Quand la machine note
On voit déjà sur Canal un mécanisme se mettre en place  : ce ne sont plus les journalistes qui notent les joueurs mais une machine conditionnée par de multiples paramètres évidemment incapables de comprendre qu’une passe géniale de Özil n’est pas la même chose qu’une passe en retrait à son gardien. D’autres exemples aident à démontrer la vanité de l’exercice.

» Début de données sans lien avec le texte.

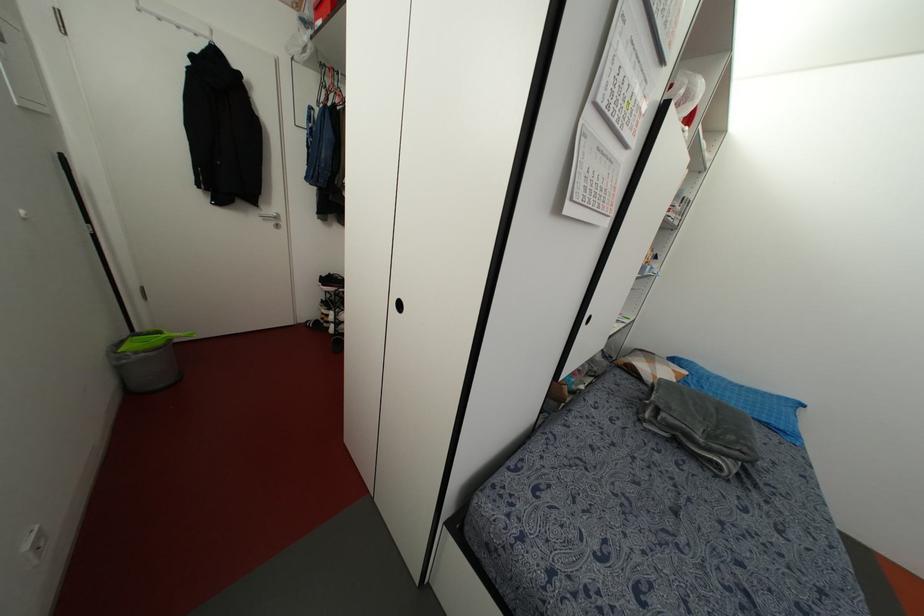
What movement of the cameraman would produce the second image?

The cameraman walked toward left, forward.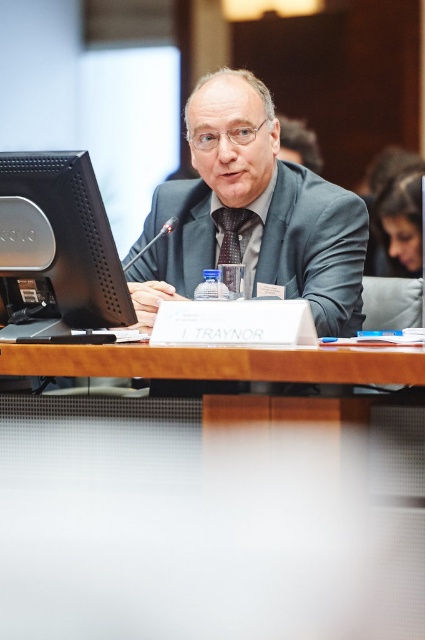
You are standing in the conference room and need to place a 10 cm wide object on the wooden table at center. The table has a coordinate system where the center is at point 0.5, 0.5. The wooden table at center is located at point (217, 362). Will the object fit on the table if you place it at the exact center coordinates?

The wooden table at center is located at point (217, 362), so placing the object at the exact center coordinates would mean placing it at 0.5, 0.5. Since the table is at (217, 362), the object would be slightly off the table. Therefore, it won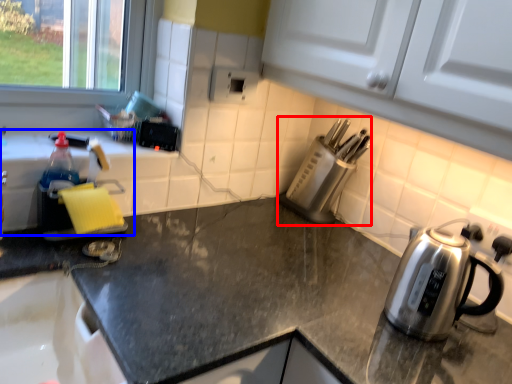
Question: Among these objects, which one is farthest to the camera, appliance (highlighted by a red box) or sink (highlighted by a blue box)?

Choices:
 (A) appliance
 (B) sink

Answer: (A)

Il y a quelques semaines, dans «  France Football  », sous le titre «  Pourquoi Paris doit vendre Verratti  », un long papier argumenté d’infographies illisibles tentait d’expliquer qu’il était temps pour le club parisien de se séparer de l’Italien qui n’avait pas de bonnes statistiques. Déjà, on peut être choqué qu’un magazine de football n’aime pas Verratti mais le procédé employé à le discréditer est totalement pervers  : on veut bien croire qu’il n’a pas une très bonne frappe de balle et qu’il ne marque pas beaucoup de buts mais il faut être aveugle pour ne pas se rendre compte que sa virtuosité s’exprime ailleurs que dans ce qu’ils appellent les «  zones de vérité  » comme si une partie du terrain était plus importante qu’une autre. C’est avec ce même procédé que l’on décrète que Giroud est préférable à Benzema pour jouer avant-centre en équipe de France parce que son ratio nombre de buts/temps de jeu est supérieur. Au sommet de leur art, Xavi et Iniesta avaient des statistiques misérables, ce qui montre bien l’inanité du processus qui se met en place. Savez-vous qu’un joueur qui rate totalement une frappe aboutissant à un but parce qu’elle a ricoché sur le genou d’un coéquipier est à créditer d’une passe décisive au même titre qu’un autre qui, sur coup-franc indirect, fait une passe de 15 centimètres à son partenaire  ? Ce football 2.0 futuriste fait le bonheur d’une clientèle «  boboïsée  » qui préférera bientôt suivre un match sur OPTA qu’en live. A vrai dire, on ne saisit pas le sens de leur passion.
Emotion robotisée
Le foot est devenue, plus qu’un jeu, une industrie lourde, un business parfois barbare, ce qui ne l’exonère pas de son rôle originel  : donner de l’émotion. Pour être diverse et variée selon son ressenti, cette émotion, ce moment de plaisir ne peuvent pas être robotisés, téléguidés par un ésotérisme abruti. Les avancées technologiques sont un outil nécessaire pour les entraîneurs qui peuvent peaufiner des plans ou des systèmes de jeu. Pour le supporter moyen, compte tenu du mauvais usage qui en est fait, ce n’est rien d’autre qu’une pollution. Verratti ne marque qu’un but ou deux par an  ? Si OPTA ne comprend pas que c’est un formidable milieu de terrain, alors il faut laisser tomber OPTA.